Flag-carrier Philippine Airlines (PAL) signed a US$7 billion deal on Tuesday to buy 54 Airbus jets as part of an ambitious plan to overhaul its fleet to meet higher demands of transporting passengers and cargo in Asia, the Middle East and Australia, airline officials said.
PAL president Ramon Ang (蔡啟文) said the first batch of about a dozen wide-body A330-300s and A321s would be delivered in January, while the rest of the aircraft would be put in service in the next three years.

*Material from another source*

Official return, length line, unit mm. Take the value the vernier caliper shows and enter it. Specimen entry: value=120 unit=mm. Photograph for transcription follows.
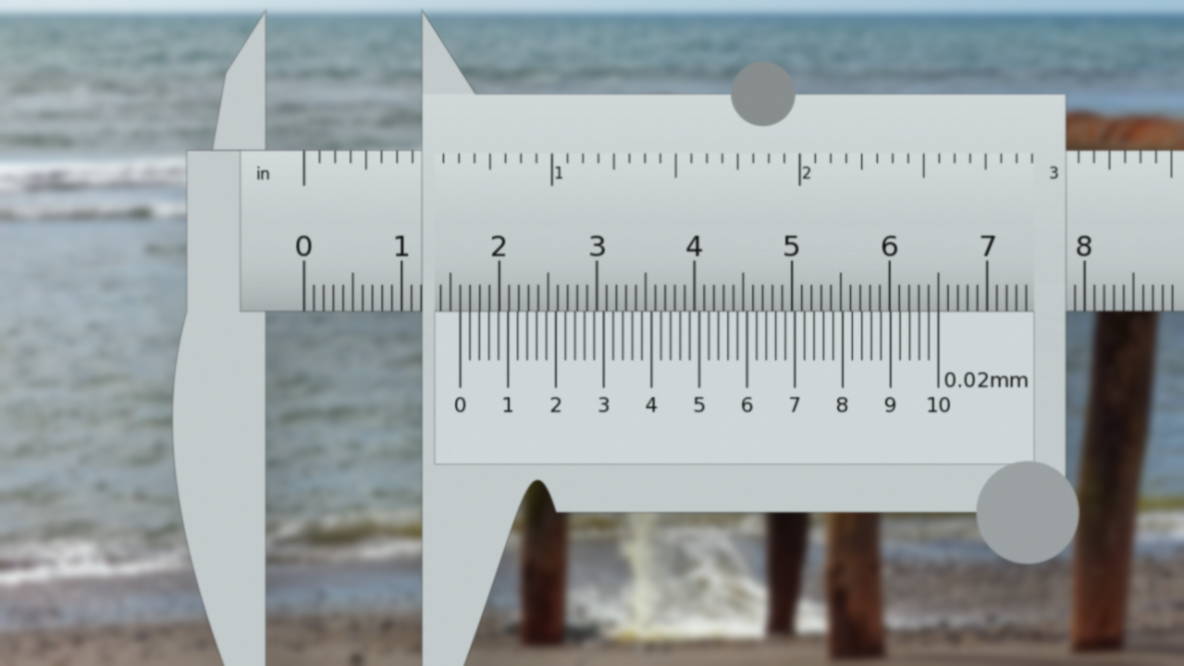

The acquisition, the largest single aircraft order ever made by a Philippine carrier, would more than double the airline’s passenger and cargo-handling capacity and signals an expansion phase after Philippine food-and-beer conglomerate San Miguel Corp acquired major stakes in PAL and its affiliate budget carrier, Air Philippines Corp, earlier this year.
PAL also plans to buy another 46 aircraft from Airbus and other manufacturers, including Boeing, Ang told a news conference.

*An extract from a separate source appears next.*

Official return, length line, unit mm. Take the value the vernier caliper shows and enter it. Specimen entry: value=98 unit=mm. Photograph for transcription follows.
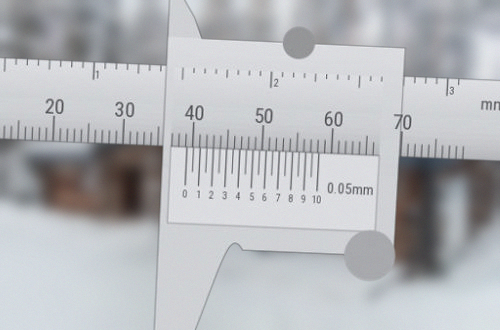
value=39.2 unit=mm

“The orders we are placing with Airbus will play a key role in revitalizing PAL and growing trade and tourism in the country,” PAL chairman Lucio Tan (陳永栽) said.
Twenty-six of the 100 airplanes the airline wants to buy would be for long-distance journeys, like Manila to New York and to Paris, Ang said.

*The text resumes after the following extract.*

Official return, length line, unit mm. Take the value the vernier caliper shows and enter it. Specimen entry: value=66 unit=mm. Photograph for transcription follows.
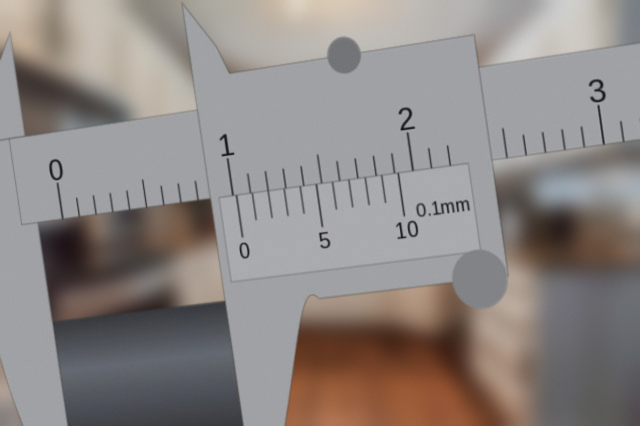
value=10.2 unit=mm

In Washington, US Department of State spokeswoman Victoria Nuland suggested that US officials have lobbied for Boeing to get the aircraft deal with PAL, but added that the awarding of the contract to Airbus would not affect Washington’s relations with the Philippines, which has been bolstered in recent years.
Asked if the US government lobbied for the Philippines to award the deal to Boeing over Airbus, Nuland said: “We always advocate for US companies, particularly when there’s a big contract at stake, but, you know, nations make sovereign decisions and they make them based on their own set of criteria.”
A Philippine Airlines official said the company awarded the huge contract based purely on business criteria and without prejudice to any company. The official spoke on condition of anonymity for lack of authority to talk to reporters.